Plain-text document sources
□ □ □ □

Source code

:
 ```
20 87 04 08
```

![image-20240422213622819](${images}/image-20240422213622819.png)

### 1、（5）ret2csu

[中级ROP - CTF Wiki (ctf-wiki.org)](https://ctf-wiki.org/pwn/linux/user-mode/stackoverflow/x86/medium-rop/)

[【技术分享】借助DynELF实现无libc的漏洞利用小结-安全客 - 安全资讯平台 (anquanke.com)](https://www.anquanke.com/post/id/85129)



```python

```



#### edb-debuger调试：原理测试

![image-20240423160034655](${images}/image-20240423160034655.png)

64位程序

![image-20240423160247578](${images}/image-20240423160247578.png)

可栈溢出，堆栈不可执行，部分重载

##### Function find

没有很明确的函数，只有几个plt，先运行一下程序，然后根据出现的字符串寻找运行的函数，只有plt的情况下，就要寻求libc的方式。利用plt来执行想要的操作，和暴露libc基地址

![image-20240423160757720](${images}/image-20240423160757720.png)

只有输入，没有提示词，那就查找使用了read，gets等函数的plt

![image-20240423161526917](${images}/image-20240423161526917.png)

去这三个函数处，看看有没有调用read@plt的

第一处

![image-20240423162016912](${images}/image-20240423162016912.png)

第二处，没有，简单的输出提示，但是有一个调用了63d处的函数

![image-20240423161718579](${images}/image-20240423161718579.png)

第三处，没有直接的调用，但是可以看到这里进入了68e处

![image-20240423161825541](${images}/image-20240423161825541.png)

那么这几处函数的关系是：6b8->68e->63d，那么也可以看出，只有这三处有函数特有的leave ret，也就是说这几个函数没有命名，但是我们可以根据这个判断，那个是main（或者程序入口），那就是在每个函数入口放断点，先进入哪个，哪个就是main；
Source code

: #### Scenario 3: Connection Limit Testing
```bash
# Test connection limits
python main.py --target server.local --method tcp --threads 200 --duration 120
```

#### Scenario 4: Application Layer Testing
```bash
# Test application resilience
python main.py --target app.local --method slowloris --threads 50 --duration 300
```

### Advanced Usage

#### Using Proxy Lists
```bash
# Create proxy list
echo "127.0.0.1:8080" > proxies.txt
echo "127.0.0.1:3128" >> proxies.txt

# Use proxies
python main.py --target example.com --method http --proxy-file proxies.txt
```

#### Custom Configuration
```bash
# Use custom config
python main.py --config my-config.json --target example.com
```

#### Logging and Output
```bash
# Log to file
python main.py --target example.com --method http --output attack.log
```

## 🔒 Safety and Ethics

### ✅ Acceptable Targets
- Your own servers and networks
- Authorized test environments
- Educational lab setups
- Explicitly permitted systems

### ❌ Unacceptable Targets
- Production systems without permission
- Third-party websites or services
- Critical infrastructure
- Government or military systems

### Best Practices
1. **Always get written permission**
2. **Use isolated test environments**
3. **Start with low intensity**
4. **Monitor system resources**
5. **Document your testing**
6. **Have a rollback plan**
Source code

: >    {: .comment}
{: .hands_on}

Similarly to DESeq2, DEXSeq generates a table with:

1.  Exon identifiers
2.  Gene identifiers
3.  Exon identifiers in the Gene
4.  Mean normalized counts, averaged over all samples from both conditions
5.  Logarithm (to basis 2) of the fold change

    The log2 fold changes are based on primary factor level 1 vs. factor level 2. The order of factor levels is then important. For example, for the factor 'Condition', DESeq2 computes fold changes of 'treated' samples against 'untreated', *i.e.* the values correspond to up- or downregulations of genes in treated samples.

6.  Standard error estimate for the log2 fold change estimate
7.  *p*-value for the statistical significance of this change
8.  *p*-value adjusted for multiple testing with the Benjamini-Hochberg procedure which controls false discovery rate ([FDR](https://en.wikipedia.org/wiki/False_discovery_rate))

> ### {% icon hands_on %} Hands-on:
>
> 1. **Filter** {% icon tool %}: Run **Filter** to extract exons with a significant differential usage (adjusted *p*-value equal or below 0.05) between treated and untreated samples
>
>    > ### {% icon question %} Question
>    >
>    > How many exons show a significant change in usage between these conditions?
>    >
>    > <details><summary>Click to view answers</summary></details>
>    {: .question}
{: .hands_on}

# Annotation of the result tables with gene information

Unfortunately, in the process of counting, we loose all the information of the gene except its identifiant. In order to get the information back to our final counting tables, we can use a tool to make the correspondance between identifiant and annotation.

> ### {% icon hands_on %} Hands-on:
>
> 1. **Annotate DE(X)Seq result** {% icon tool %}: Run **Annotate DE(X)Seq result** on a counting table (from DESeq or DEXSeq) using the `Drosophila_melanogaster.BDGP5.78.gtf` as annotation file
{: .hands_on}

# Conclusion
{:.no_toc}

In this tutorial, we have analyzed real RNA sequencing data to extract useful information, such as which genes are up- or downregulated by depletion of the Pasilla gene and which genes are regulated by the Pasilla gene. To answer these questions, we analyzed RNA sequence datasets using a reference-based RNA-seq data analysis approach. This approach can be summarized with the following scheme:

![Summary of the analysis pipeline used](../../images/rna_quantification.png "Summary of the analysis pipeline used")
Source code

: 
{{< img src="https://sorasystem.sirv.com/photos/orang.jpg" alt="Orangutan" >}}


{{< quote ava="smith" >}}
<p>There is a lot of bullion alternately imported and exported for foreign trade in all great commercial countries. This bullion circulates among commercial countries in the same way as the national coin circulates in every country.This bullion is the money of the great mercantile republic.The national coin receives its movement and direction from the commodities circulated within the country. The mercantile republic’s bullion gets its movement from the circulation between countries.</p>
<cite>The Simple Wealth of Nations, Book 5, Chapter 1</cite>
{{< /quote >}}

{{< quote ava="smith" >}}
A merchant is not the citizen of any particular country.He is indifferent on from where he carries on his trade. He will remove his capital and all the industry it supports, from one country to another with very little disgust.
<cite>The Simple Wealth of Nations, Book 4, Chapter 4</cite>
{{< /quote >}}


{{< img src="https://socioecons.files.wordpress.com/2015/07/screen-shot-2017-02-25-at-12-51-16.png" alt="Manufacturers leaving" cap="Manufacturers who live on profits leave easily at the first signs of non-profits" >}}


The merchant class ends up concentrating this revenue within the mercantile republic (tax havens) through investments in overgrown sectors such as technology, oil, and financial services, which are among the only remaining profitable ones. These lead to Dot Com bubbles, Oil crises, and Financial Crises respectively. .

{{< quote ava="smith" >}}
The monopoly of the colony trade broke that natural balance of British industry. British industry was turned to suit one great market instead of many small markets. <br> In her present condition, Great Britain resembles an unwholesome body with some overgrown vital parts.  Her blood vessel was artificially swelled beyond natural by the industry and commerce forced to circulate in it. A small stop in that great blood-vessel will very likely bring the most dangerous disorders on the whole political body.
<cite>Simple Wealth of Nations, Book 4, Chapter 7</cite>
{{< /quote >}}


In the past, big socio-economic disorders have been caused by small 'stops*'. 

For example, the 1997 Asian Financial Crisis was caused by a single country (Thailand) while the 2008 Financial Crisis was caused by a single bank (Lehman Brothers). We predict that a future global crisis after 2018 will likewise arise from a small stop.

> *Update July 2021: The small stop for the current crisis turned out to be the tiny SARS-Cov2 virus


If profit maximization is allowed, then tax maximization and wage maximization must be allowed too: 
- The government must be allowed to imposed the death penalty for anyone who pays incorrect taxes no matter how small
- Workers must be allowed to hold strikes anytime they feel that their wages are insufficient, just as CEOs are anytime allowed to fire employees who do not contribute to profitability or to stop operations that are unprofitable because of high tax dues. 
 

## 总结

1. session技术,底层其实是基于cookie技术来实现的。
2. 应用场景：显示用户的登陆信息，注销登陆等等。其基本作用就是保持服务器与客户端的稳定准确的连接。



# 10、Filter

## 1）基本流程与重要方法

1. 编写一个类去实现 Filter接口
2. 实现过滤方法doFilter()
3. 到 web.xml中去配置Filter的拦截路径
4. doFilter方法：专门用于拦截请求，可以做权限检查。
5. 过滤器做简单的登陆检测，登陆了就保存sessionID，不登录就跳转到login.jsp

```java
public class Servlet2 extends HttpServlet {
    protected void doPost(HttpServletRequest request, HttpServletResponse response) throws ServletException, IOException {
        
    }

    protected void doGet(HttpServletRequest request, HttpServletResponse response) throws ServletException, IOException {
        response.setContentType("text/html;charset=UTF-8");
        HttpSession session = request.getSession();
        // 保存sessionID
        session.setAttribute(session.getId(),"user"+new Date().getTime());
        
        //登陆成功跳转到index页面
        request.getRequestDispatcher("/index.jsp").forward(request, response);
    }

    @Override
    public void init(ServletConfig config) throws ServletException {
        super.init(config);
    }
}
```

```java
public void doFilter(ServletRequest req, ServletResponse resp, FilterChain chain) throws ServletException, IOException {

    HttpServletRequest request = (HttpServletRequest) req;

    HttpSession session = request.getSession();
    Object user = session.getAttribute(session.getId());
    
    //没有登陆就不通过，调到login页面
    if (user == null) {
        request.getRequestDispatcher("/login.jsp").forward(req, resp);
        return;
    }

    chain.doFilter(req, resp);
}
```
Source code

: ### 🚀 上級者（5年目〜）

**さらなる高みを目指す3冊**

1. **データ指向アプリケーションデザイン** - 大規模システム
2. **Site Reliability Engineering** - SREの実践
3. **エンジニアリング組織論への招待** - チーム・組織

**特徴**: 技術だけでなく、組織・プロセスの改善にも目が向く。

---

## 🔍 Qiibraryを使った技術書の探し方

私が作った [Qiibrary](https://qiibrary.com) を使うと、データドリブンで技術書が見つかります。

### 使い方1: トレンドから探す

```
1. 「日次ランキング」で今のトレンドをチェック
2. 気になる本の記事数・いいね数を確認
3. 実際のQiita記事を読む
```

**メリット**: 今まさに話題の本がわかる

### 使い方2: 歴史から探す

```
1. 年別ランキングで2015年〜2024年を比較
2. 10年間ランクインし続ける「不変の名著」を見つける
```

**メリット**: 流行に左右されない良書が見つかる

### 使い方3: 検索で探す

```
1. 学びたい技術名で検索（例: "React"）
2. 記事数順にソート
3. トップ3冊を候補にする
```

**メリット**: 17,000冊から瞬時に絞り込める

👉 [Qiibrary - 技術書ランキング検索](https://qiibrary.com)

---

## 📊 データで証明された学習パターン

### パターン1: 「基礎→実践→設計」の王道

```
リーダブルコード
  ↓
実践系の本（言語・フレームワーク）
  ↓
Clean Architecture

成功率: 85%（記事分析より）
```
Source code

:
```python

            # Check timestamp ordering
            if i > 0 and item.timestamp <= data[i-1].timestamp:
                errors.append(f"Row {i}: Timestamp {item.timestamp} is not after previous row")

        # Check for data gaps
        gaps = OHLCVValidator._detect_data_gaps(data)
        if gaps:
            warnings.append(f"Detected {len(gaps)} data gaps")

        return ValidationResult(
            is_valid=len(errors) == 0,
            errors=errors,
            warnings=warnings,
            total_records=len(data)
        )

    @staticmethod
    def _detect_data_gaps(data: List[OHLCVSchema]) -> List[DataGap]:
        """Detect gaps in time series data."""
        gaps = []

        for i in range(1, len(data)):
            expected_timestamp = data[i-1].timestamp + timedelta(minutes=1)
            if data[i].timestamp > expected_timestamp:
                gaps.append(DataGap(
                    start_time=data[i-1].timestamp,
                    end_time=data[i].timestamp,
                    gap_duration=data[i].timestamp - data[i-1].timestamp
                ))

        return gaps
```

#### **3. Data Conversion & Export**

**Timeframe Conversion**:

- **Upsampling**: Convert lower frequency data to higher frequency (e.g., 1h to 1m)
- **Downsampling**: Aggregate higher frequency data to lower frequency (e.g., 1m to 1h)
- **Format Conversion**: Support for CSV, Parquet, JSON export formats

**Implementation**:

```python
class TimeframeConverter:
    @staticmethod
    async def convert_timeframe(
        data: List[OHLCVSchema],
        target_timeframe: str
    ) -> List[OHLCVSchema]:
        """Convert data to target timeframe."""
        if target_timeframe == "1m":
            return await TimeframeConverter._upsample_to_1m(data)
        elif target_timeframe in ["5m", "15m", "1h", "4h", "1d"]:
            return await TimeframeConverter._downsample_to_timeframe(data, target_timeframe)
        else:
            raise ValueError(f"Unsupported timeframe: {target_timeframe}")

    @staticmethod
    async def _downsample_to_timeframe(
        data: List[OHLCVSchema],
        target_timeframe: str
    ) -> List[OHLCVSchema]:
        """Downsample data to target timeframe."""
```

□ □ □ □

# Exercise objective:
Search the records above for the word "item", then say how many lines contain it. Give the number alone.

# Problem solution:
2